Der Sportangler Günther Rümpelein hält an der Glück-auf-Straße japanische Kois als Haustiere - 15.06.2019 09:00 Uhr

Günther und Mario Rümpelein sind Experten für die Filteranlage des Teiches. © Foto: Rühl


Seit einigen Jahren schwimmen im neuen Gartenteich mit 1,85 Metern Tiefe und einem Wasservolumen von 32 Kubikmetern und einer ausgeklügelten Filteranlage acht Kois mit einer Größe zwischen 50 und 80 Zentimetern. Koi ist das japanische Wort für Karpfen allgemein.

Günther Rümpelein (62) und Sohn Mario (36) sind beide seit Jahren im Sportanglerverein Auerbach aktiv, der Vater ist aktuell Vorsitzender. Er nahm seinen Sohn schon in jungen Jahren mit an die Weiher des Vereins. Deshalb hielt die Familie auch für den heimischen Garten einen Fischteich für interessant.
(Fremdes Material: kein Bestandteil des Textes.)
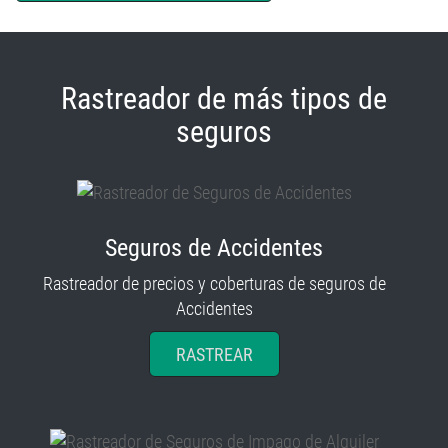
Rastreador de más tipos de
seguros
Seguros de Accidentes
Rastreador de precios y coberturas de seguros de
Accidentes
RASTREAR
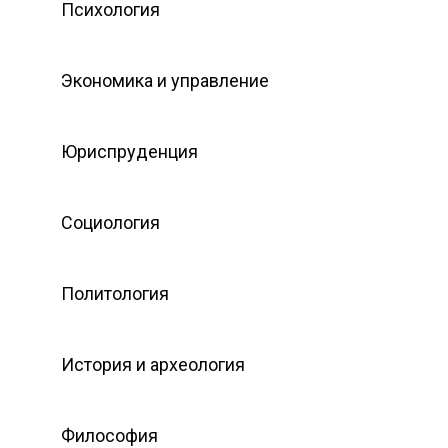
Психология
Экономика и управление
Юриспруденция
Социология
Политология
История и археология
Философия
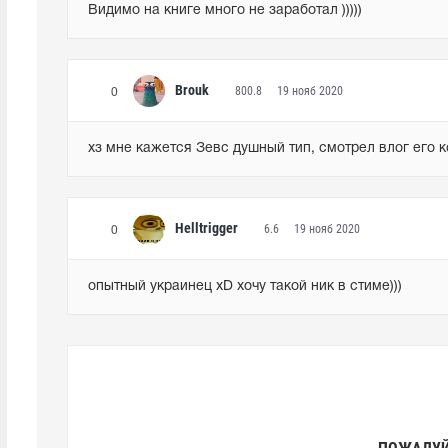
Видимо на книге много не заработал )))))
Brouk
800.8
19 нояб 2020
0
хз мне кажется Зевс душный тип, смотрел влог его ко
Helltrigger
6.6
19 нояб 2020
0
опытный украинец xD хочу такой ник в стиме)))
Interessant gezeichnete Kois tummeln sich im Gartenteich. © Foto: Rühl


Beim Besuch im Garten der Familie erklärt der Vater, dass Kois ihren japanischen Namen nach ihrer Farbe und Zeichnung haben. Unter anderem bewegen sich in Rümpeleins Fischteich ein Asagi, Kohaku, Yamabuki-Ogon, Platin-Ogan, Kuiyaku und Showa. "Jeder Koi-Liebhaber und -Kenner kennt diese Namen, die auch weltweit gelten", sagt Rümpelein. Man wollte unbedingt einen Teich im Garten haben, weil das Plätschern beruhigende Wirkung habe. Der Garten ist so angelegt, dass der Blick von den Sitzecken ungehindert durch Büsche zum Teich gleiten kann. Mario hat in der Gärtnerei Kunz in Auerbach Zierpflanzengärtner gelernt.
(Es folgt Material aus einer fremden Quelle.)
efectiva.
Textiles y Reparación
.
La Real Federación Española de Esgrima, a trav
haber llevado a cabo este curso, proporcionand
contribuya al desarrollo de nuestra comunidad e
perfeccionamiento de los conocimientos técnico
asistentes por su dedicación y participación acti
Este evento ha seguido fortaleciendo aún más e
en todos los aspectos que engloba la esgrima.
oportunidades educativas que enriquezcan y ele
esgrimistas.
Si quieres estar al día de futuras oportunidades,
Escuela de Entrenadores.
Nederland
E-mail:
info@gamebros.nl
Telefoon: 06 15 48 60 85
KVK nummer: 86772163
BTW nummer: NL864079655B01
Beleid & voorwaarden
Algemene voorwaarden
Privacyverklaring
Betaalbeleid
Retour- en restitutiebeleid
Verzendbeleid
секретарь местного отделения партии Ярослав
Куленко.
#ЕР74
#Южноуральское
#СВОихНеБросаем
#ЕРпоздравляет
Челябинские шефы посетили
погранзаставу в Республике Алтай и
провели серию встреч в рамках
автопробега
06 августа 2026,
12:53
Es folgte die Ausbildung zum Landschaftsgärtner bei Feustel in Bayreuth, wo er 200 bis 300 Baustellen betreute. Seit sechs Jahren ist er nun schon Hausmeister bei der Raiffeisenbank Auerbach. Die Kois im Teich werden von der Familie als "Haustiere" angesehen. Auch die etwa 60 Jahre alte Schildkröte "Hansi" gehört dazu, ebenso Kater Paul, der ein reiner Wohnungskater ist. Beim Klappern der Pelletfutter-Schachtel für die Kois wagt sich Paul trotzdem auf den oberen Balkon und knackt begeistert das Koi-Futter. Danach verschwindet der Haus-Tiger wieder ins Innere.
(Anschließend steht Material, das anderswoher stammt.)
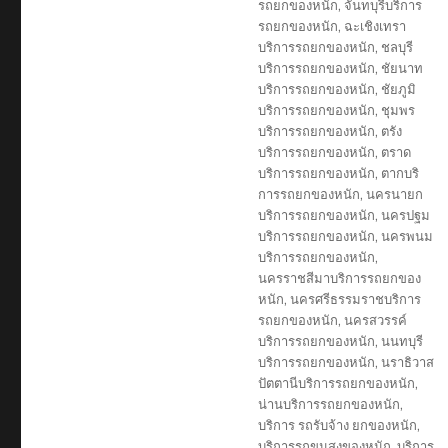
รถยกของหนัก
,
จันทบุรีบริการ
รถยกของหนัก
,
ฉะเชิงเทรา
บริการรถยกของหนัก
,
ชลบุรี
บริการรถยกของหนัก
,
ชัยนาท
บริการรถยกของหนัก
,
ชัยภูมิ
บริการรถยกของหนัก
,
ชุมพร
บริการรถยกของหนัก
,
ตรัง
บริการรถยกของหนัก
,
ตราด
บริการรถยกของหนัก
,
ตากบริ
การรถยกของหนัก
,
นครนายก
บริการรถยกของหนัก
,
นครปฐม
บริการรถยกของหนัก
,
นครพนม
บริการรถยกของหนัก
,
นครราชสีมาบริการรถยกของ
หนัก
,
นครศรีธรรมราชบริการ
รถยกของหนัก
,
นครสวรรค์
บริการรถยกของหนัก
,
นนทบุรี
บริการรถยกของหนัก
,
นราธิวาส
ปัตตานีบริการรถยกของหนัก
,
น่านบริการรถยกของหนัก
,
บริการ รถรับจ้าง ยกของหนัก
,
บริการรถขนสงของหนัก
,
บริการ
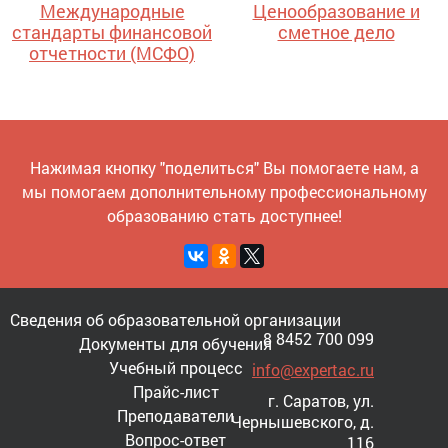
Международные
Ценообразование и
стандарты финансовой
сметное дело
отчетности (МСФО)
Нажимая кнопку "поделиться" Вы помогаете нам, а
мы помогаем дополнительному профессиональному
образованию стать доступнее!
Сведения об образовательной организации
8 8452 700 099
Документы для обучения
Учебный процесс
info@expertac.ru
Прайс-лист
г. Саратов, ул.
Преподаватели
Чернышевского, д.
Вопрос-ответ
116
Drei Mal täglich bekommen die Kois Pelletfutter ins Wasser geworfen, tauchen kurz an der Oberfläche auf und verspeisen es. Dringen ungewohnte Stimmen an ihr Ohr und gar noch das Klicken eines Kameraauslösers, zeigen sie sich von ihrer scheuen Seite und erscheinen nur zögerlich. Mario Rümpelein erklärt, dass die Koi im Winter nicht gefüttert werden müssen. Sinkt die Wassertemperatur auf unter zehn Grad, reduzieren Kois ihren Stoffwechsel und halten am Boden des Gewässers Winterruhe. 100 Tage Eis auf der Wasserfläche machen den Kois nichts aus. Die Heizung und Filteranlage laufe durchgängig.

Günther Rümpelein informiert auf Anfrage, dass in Japan je nach Zeichnung und Körperform ein Koi bis zu 200 000 Euro für die Zuchtproduktion wert sein können, wegen dem Potenzial von klein auf.

Die Herkunft der Kois ist nicht eindeutig geklärt. Vermutlich stammen die Karpfen aus dem Iran und wurden vor 2000 Jahren nach Asien gebracht, wo sie als Insektenfresser und Speisefische dienten. Seit etwa 1870 wurden Kois in Japan von Adeligen als Statussymbole gehalten. Inzwischen ist die Koizucht auch in Europa beliebt. Aufgeteilt werden Kois in 16 Hauptvarianten und über 100 Unterformen. Sie haben eine Lebenserwartung von bis zu 60 Jahren. Die Rümpeleins züchten keine Kois. Beim Ablaichen im Gartenteich werde der Laich aufgefressen.